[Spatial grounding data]
++++
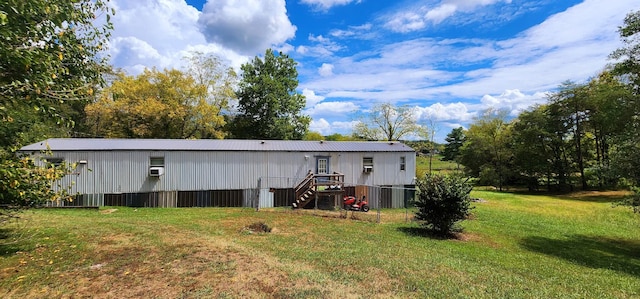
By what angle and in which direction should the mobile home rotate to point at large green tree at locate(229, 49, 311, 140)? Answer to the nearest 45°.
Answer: approximately 180°

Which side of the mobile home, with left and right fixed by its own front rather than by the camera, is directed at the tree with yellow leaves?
back

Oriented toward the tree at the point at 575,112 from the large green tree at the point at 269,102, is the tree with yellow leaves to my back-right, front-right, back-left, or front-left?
back-right

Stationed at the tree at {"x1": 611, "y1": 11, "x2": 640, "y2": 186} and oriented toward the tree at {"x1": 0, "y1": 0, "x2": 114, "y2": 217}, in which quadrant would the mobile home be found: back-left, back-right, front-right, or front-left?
front-right

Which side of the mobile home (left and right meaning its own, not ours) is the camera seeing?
front

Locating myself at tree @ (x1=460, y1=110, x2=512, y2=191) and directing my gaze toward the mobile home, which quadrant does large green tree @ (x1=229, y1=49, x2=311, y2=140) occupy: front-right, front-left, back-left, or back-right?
front-right

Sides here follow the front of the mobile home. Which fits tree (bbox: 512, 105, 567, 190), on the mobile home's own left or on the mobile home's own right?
on the mobile home's own left

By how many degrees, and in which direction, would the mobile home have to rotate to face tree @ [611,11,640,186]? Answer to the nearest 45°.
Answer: approximately 45° to its left
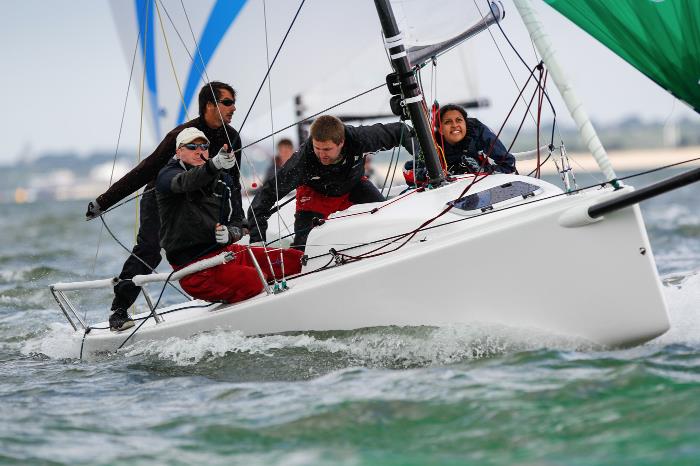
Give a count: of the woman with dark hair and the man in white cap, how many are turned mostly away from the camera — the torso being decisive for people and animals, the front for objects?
0

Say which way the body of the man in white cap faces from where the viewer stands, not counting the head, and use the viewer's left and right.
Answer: facing the viewer and to the right of the viewer

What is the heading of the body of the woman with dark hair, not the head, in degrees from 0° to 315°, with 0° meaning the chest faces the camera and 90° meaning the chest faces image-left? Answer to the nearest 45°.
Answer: approximately 45°

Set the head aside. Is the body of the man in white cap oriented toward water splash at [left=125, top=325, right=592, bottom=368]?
yes

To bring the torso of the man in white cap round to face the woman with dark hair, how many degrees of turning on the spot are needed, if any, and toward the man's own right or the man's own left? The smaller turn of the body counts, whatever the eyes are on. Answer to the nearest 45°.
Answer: approximately 45° to the man's own left

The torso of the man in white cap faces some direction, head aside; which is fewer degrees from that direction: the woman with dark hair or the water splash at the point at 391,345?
the water splash
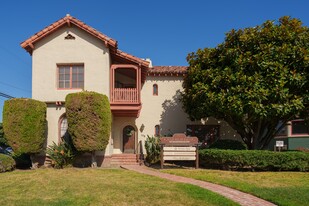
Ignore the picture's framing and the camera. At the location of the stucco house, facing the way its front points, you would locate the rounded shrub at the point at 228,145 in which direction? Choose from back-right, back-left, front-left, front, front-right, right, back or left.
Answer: left

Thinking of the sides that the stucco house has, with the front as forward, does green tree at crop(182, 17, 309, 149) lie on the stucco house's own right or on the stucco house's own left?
on the stucco house's own left

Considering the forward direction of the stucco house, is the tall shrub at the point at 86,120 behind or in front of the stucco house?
in front

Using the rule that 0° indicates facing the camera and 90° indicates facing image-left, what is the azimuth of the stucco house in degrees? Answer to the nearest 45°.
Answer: approximately 0°

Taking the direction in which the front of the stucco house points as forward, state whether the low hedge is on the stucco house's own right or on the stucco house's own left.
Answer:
++++
Render the entire listing above as a numbered list, skipping the blank lines. Leave the pictures out of your answer.

1. By what angle and in which direction should the mobile home rotate to point at large green tree at locate(229, 49, 311, 140)? Answer to the nearest 45°.
2. Answer: approximately 180°
3. Which side of the mobile home, with left and right fixed by its own front rather than by the camera, is directed at the tree with yellow leaves?
4. back
5. Oriented toward the tree at the point at 575,112 from the large green tree at the point at 269,102, is the tree with yellow leaves to my back-right, front-right, back-left, or front-left?
6. back-right
7. Stationed at the tree at {"x1": 611, "y1": 11, "x2": 640, "y2": 186} and oriented toward the tree at {"x1": 0, "y1": 0, "x2": 114, "y2": 217}, in which quadrant would the mobile home be found: back-left, back-right, front-right, or front-left?
8. front-right
9. Which side of the mobile home (left and right meaning its own, not ours) is the camera seeing?
10. front
11. Locating myself at tree @ (x1=460, y1=110, x2=512, y2=191) and directing my gaze toward the mobile home, which quadrant does large green tree @ (x1=229, y1=49, x2=311, y2=140) occupy: front-right, front-left, back-left, or back-right?
12. front-right
13. Sides here follow the front of the mobile home. Which fits tree (bbox: 512, 105, 567, 190), on the mobile home's own left or on the mobile home's own right?
14. on the mobile home's own left
15. By how many degrees, and in which direction, would the mobile home have to rotate to face tree @ [611,11,640,186]? Answer to the nearest 45°.
16. Answer: approximately 45° to its left
17. Give a count: of the woman with dark hair and the man in white cap, how many are turned mostly away from the camera — the torso being decisive for people and animals, the front for objects?
18. 0
19. Say which way the body of the man in white cap faces from where the viewer stands, not counting the head, and use the viewer's left and right.
20. Answer: facing the viewer and to the right of the viewer
21. What is the heading of the body of the woman with dark hair, not the head, in degrees from 0° to 315°, with 0° meaning the chest faces the camera and 90° meaning the chest faces image-left? Answer to the nearest 45°.
22. Answer: approximately 45°
23. Set the head aside. Is the body of the man in white cap oriented toward water splash at [left=125, top=325, right=592, bottom=368]?
24. yes
25. To bring the torso of the man in white cap round to face the woman with dark hair, how many degrees of turning on the spot are needed, if any, and toward the man's own right or the man's own left? The smaller turn of the body counts, whatever the eyes are on. Answer to the nearest 45°.
26. Answer: approximately 45° to the man's own left
27. The torso of the man in white cap faces some direction, head aside; which is fewer degrees from that direction: the woman with dark hair or the water splash at the point at 391,345?
28. the water splash
29. Ignore the picture's framing and the camera. At the location of the stucco house, facing the way its front points, you would locate the rounded shrub at the point at 228,145 in which direction? Choose from back-right, back-left, front-left, front, front-right, right, back or left.
30. Answer: left
31. Thinking of the sides that the stucco house has, with the front as forward, does green tree at crop(182, 17, 309, 149) lie on the stucco house's own right or on the stucco house's own left?
32. on the stucco house's own left
33. Considering the forward direction of the stucco house, is the tall shrub at the point at 86,120 behind or in front of the stucco house?
34. in front
35. Using the rule that 0° indicates facing the camera and 90° indicates facing image-left, what is the azimuth of the stucco house in degrees? Answer to the nearest 45°.
36. Answer: approximately 0°
37. Taking the direction in which the front of the stucco house points as forward, state whether the low hedge is on the stucco house's own right or on the stucco house's own left.
38. Answer:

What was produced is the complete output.